In other news, Algerian gold-medallist Olympian boxer Imane Khelif has said she will be taking legal action against the misinformation spread about her gender identity at the Paris Olympics which resulted in a vicious smear campaign online. The transphobes and Islamophobes have really come out on social media, proving what I have always felt - transphobia and Islamophobia go hand-in-hand. It isn’t enough for them that Khelif says she is a woman, that female was the gender assigned to her at birth, that her father spoke out to say she is a woman, or that photos from her childhood were shared with the media to show her as a girl. Everyone on social media seems to think they are a gender expert.
And it didn’t stop there - when Khelif won her gold medal and was paraded on top of her male coach’s shoulders in celebration, the same transphobes and Islamophobes took to social media again to comment that she is not a proper Muslim and would be killed in her country for that.

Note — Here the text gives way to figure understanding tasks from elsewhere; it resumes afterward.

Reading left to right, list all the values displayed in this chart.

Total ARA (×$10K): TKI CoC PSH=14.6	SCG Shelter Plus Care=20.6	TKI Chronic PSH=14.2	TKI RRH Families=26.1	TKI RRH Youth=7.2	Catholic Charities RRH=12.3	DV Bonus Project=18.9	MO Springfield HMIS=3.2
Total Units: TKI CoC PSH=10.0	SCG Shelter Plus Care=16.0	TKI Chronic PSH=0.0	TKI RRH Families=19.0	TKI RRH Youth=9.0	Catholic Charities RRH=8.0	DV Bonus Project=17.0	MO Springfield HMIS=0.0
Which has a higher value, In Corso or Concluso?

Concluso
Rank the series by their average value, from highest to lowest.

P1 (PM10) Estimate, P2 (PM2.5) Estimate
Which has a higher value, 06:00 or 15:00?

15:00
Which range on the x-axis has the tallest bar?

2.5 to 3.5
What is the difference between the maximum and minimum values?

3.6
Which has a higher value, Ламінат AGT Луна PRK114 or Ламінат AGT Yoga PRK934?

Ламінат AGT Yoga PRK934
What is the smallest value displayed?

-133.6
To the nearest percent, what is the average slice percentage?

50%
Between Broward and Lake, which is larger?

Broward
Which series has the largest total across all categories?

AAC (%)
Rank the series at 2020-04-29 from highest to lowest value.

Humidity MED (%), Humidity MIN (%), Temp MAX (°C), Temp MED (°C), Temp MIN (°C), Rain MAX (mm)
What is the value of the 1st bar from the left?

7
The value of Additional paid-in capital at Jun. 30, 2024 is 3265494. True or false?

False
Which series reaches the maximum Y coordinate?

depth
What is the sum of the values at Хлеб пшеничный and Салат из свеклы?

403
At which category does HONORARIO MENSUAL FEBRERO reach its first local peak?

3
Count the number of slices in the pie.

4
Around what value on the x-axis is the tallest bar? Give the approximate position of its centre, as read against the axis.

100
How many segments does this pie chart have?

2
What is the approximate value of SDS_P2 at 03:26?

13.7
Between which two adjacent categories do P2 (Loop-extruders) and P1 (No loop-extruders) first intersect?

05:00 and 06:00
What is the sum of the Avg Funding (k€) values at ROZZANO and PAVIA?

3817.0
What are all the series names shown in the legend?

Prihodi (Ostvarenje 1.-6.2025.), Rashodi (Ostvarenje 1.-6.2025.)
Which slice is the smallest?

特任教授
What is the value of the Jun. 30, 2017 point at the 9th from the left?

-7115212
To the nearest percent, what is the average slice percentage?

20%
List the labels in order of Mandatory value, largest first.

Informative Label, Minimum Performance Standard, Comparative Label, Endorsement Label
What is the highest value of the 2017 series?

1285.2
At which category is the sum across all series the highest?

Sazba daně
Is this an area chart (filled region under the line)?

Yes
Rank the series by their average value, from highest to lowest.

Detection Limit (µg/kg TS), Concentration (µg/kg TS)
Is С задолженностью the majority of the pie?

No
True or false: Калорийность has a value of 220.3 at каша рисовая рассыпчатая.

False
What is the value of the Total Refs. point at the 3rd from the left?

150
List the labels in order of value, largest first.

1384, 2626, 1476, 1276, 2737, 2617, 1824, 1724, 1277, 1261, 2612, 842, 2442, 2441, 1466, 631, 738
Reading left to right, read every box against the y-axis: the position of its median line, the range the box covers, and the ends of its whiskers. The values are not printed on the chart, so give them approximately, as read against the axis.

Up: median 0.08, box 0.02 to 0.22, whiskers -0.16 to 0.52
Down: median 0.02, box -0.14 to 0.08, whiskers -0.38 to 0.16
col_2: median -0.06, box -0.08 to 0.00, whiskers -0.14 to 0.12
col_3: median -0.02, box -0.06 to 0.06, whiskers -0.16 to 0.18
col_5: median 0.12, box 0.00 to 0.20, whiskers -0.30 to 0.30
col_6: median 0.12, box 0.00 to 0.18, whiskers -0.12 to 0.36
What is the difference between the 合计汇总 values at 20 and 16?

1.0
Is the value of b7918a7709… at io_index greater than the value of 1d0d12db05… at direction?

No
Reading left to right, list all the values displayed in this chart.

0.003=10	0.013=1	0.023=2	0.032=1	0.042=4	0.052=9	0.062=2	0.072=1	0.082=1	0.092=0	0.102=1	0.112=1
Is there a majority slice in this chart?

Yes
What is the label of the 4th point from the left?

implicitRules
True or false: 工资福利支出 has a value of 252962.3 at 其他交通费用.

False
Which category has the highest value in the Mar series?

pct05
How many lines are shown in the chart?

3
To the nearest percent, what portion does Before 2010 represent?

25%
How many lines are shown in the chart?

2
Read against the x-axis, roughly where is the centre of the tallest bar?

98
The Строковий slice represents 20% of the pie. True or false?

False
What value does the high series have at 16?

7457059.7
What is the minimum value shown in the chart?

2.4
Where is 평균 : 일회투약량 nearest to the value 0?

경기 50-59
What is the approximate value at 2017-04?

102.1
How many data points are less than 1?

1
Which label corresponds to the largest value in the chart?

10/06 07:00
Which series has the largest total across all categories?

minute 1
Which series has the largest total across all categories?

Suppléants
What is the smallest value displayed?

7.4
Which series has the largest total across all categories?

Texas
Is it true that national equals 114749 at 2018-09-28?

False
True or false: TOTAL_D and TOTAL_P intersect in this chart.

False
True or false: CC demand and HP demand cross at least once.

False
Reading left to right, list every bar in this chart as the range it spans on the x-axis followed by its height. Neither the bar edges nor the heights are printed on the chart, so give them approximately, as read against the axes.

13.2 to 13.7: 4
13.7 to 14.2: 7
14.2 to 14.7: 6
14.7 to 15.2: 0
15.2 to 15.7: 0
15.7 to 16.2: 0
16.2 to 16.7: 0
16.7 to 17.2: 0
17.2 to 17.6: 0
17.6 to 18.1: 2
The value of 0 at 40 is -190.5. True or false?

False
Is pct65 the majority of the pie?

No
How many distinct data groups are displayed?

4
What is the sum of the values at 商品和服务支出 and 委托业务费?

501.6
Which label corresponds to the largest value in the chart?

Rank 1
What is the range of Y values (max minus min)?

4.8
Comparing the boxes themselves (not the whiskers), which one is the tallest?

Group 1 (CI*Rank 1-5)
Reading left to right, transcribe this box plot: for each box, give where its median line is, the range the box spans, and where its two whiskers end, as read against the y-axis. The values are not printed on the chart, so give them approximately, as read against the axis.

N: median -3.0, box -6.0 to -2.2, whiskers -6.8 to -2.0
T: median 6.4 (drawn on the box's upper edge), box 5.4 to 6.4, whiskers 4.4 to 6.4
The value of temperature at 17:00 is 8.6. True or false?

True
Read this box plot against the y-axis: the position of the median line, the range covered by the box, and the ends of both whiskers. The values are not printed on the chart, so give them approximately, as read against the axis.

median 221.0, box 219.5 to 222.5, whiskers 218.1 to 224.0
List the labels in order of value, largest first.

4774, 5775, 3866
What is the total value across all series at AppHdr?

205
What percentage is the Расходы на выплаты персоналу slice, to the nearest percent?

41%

Why can’t Muslim and/or Arab women just be allowed to be? Why must everybody weigh in on our existence? If we ascribe to patriarchal gender norms we are called oppressed by our religion and our culture. If we don’t ascribe to patriarchal gender norms we are called men who would be killed in our countries. If we wear the hijab and choose to not interact with men we are called oppressed and backwards. If we don’t wear the hijab and choose to interact with men we are called secular and told we would be killed in our countries. Just read this tweet and the replies beneath it to see what I’m talking about.
This BBC article breaks down why sex testing is an ethically and scientifically complex issue and there is still not enough scientific data to support the idea that those who have DSDs (differences in sex development) - have an athletic advantage - which by the way, we do not know if that is even Khelif’s case, people online are just going off what The Daily Mail claimed, which was that her trainer “spilled” that she has XY chromosomes.
Last, but not least the far-right racist riots have not made us forget about what is still happening in Gaza. On Saturday morning, 100 displaced Palestinians taking shelter in Al-Tabin School in Gaza City were praying the dawn prayer of Fajr when they were hit directly by a missile in one of the most horrific massacres yet. Survivors said that those killed were ripped to shreds; people spent hours sorting through body parts and flesh to identify and bag up their family members and loved ones.
Bags were being weighed up and eyewitnesses said that a 70kg bag of body parts and flesh was being classified as one adult. This is what continues to happen under the watchful eye of the world’s leaders who either financially fund or send over the bombs and weapons, or who remain silent.
Artwork by Gazan artist Malak Abedalall
The world is on fire and as a Muslim and Arab woman, I feel like I can’t breathe.